━━━ RECORDS PROVIDED
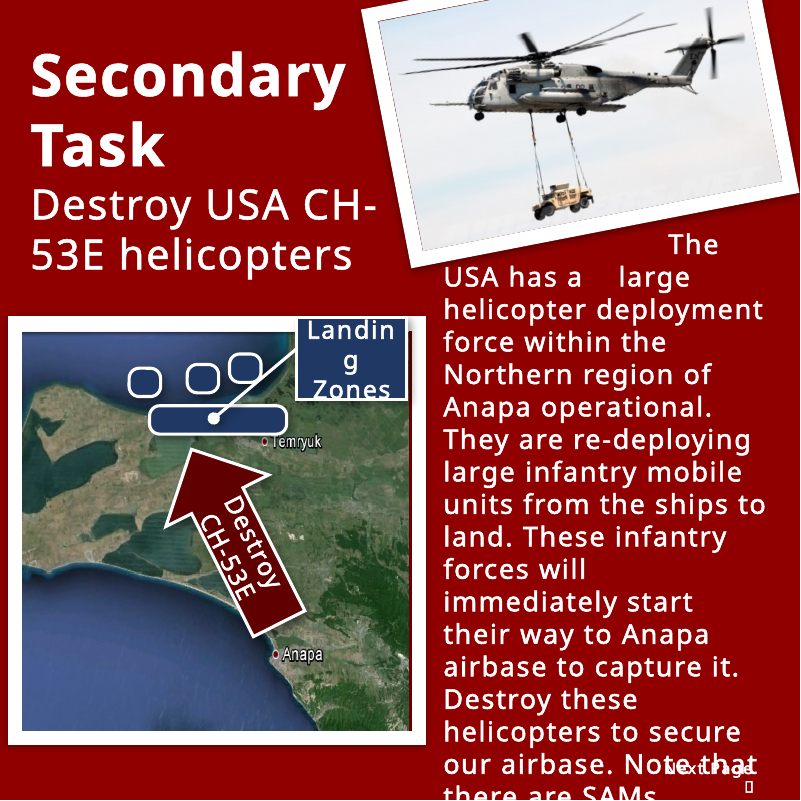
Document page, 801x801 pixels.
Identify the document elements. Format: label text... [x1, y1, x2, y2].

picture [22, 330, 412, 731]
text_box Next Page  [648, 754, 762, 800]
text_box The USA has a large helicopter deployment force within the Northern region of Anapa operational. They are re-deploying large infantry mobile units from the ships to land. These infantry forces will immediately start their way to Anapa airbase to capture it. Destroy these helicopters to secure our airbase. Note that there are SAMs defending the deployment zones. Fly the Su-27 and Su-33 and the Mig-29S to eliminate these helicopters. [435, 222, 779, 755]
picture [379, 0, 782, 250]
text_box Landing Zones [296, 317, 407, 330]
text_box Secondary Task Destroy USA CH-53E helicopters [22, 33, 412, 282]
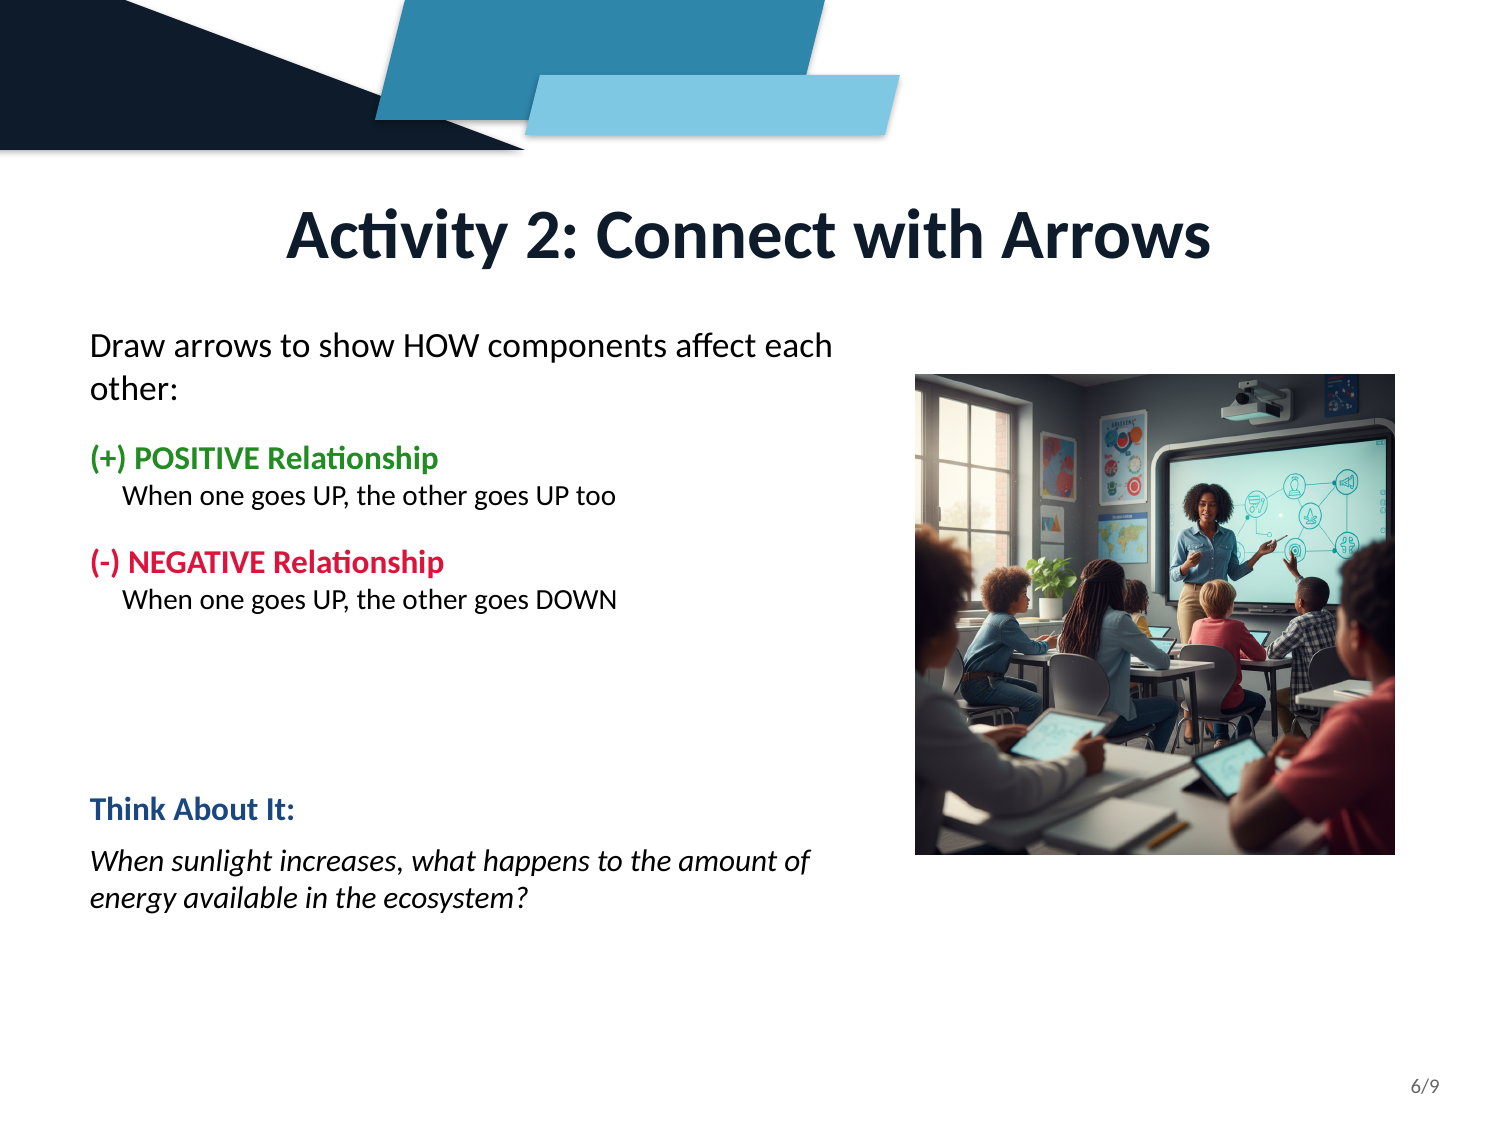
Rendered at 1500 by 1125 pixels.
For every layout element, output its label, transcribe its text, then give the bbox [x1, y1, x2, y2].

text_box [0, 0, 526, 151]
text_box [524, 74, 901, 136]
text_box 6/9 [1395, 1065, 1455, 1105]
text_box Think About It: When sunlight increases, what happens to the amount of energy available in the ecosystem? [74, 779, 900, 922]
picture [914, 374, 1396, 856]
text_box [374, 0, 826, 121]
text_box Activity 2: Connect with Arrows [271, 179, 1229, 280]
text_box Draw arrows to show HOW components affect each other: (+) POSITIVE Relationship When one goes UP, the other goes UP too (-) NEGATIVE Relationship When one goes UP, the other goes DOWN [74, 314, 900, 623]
━━━━━━
TASK:
Write every entry out again exactly, images omitted.

TASK OUTPUT:
Document page, 801x801 pixels.
Identify the document elements. Format: label text... [x1, y1, x2, y2].

picture [22, 330, 412, 731]
text_box Next Page  [648, 754, 762, 800]
text_box The USA has a large helicopter deployment force within the Northern region of Anapa operational. They are re-deploying large infantry mobile units from the ships to land. These infantry forces will immediately start their way to Anapa airbase to capture it. Destroy these helicopters to secure our airbase. Note that there are SAMs defending the deployment zones. Fly the Su-27 and Su-33 and the Mig-29S to eliminate these helicopters. [435, 222, 779, 755]
picture [379, 0, 782, 250]
text_box Landing Zones [296, 317, 407, 330]
text_box Secondary Task Destroy USA CH-53E helicopters [22, 33, 412, 282]
Rendered at 1500 by 1125 pixels.
For every layout element, output its label, transcribe its text, then give the bbox [x1, y1, x2, y2].

text_box [0, 0, 526, 151]
text_box [524, 74, 901, 136]
text_box 6/9 [1395, 1065, 1455, 1105]
text_box Think About It: When sunlight increases, what happens to the amount of energy available in the ecosystem? [74, 779, 900, 922]
picture [914, 374, 1396, 856]
text_box [374, 0, 826, 121]
text_box Activity 2: Connect with Arrows [271, 179, 1229, 280]
text_box Draw arrows to show HOW components affect each other: (+) POSITIVE Relationship When one goes UP, the other goes UP too (-) NEGATIVE Relationship When one goes UP, the other goes DOWN [74, 314, 900, 623]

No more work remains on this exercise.